In short, nuclear is not even close to being competitive with energy efficiency, utility-scale solar, onshore wind or natural gas-fired power. And, unlike solar and wind, whose costs keep falling, nuclear’s costs keep rising (“Between 2002 and 2008, for example, cost estimates for new nuclear plant construction rose from between $2 billion and $4 billion per unit to $9 billion per unit”). In turn, that’s why “nuclear power has failed to attract private-sector financing-so the industry has looked to government for subsidies, including loan guarantees, tax credits, and other forms of public support.” How much taxpayer-funded corporate welfare, aka “subsidies,” are we talking about? According to the Union of Concerned Scientists: “Using conservative capital cost estimates ($7,085/kW including financing) and assuming eight new reactors are built over the next 15 years, we estimate that the nuclear industry could obtain new subsidies worth in excess of $40 billion, or $5 billion per reactor, if a broad range of industry handouts are included in pending climate and energy legislation.”
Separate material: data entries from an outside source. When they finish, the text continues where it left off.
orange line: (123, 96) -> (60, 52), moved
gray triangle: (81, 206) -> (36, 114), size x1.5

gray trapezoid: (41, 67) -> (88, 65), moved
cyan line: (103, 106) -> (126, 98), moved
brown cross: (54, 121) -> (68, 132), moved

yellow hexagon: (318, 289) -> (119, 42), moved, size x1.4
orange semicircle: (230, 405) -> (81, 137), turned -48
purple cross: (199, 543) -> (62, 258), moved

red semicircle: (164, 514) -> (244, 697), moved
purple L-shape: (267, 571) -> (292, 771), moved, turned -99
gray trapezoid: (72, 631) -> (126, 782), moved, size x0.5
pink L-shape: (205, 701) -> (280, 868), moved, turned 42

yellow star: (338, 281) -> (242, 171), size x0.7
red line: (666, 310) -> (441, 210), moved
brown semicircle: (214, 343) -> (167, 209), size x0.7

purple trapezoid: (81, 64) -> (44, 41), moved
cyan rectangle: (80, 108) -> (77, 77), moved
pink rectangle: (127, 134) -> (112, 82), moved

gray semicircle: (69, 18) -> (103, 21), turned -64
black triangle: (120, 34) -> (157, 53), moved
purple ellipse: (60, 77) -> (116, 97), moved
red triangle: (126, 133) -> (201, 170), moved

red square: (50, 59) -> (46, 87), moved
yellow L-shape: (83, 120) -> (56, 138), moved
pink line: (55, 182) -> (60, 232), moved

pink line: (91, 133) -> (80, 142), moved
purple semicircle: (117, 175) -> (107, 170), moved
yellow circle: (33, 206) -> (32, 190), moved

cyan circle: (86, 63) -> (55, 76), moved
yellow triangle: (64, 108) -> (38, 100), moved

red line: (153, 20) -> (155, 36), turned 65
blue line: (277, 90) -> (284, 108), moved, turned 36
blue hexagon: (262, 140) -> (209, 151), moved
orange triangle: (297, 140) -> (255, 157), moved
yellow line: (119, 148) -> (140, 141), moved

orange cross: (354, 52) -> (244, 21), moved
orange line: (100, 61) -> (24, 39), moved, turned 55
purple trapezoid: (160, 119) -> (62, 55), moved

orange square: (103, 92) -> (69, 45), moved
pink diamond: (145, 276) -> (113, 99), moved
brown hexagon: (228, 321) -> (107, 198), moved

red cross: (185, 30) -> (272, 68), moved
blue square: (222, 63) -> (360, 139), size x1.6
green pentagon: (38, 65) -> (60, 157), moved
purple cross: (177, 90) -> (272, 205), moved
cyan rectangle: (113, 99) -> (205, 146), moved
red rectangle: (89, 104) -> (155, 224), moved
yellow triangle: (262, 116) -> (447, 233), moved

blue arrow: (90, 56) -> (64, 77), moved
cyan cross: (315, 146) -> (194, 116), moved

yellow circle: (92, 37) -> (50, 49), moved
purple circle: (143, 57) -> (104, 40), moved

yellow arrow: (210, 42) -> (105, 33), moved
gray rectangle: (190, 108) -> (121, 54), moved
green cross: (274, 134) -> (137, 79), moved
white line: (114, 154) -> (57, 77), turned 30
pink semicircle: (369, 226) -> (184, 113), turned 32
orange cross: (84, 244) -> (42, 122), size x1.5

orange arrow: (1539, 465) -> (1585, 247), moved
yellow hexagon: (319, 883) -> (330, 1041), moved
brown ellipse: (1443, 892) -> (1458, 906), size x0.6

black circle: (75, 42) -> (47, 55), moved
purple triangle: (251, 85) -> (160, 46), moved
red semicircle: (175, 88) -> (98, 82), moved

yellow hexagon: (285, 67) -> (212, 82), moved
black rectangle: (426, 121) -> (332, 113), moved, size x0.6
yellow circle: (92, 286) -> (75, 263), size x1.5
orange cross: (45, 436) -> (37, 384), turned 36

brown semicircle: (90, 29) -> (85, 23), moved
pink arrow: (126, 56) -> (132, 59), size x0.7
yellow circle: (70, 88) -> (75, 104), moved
Or take a recent example, Vogtle Reactors #3 and #4 in Georgia. As nonpartisan federal budget watchdog organization Taxpayers for Common Sense writes:
In August 2008, it was originally estimated that Plant Vogtle reactors 3&4 would cost $14.3 billion and begin commercial operations in 2016 and 2017 respectively. Today, the estimate of the project’s cost has reached $15.5 billion and the reactors are projected to come online in 2018 and 2019 respectively. Pending lawsuits between project partners and the construction contractors could push the project’s final costs even higher to $16.5 billion.
[…]
DOE conditionally offered Southern Co. and its partners $8.33 billion in federal loan guarantees in February 2010 – $3.46 billion to Georgia Power Company, $3.06 billion to Oglethorpe Power Corporation, and $1.81 billion to the Municipal Electric Authority of Georgia. Since then, the Department of Energy has extended its $8.33 billion loan guarantee offer multiple times. The most recent deal between DOE and project partners was reached in January 2014, when the offer was extended until February 28, 2014.
On and on it goes, but the bottom line is simple, and one that anyone who supports a “free market” should agree with: nuclear power is not even CLOSE to being economical without massive, taxpayer-funded government subsidies. It’s also not even close to being competitive with other, currently existing alternatives such as onshore wind, utility-scale solar, energy efficiency, or natural-gas-fired power plants. So why on earth should we listen to the Koch-funded tools at the “Thomas Jefferson Institute” and push for a lot more nuclear power plants in Virginia? Short answer: we absolutely should not, unless we really enjoy wasting billions of dollars on taxpayer-funded corporate welfare and boondoggles.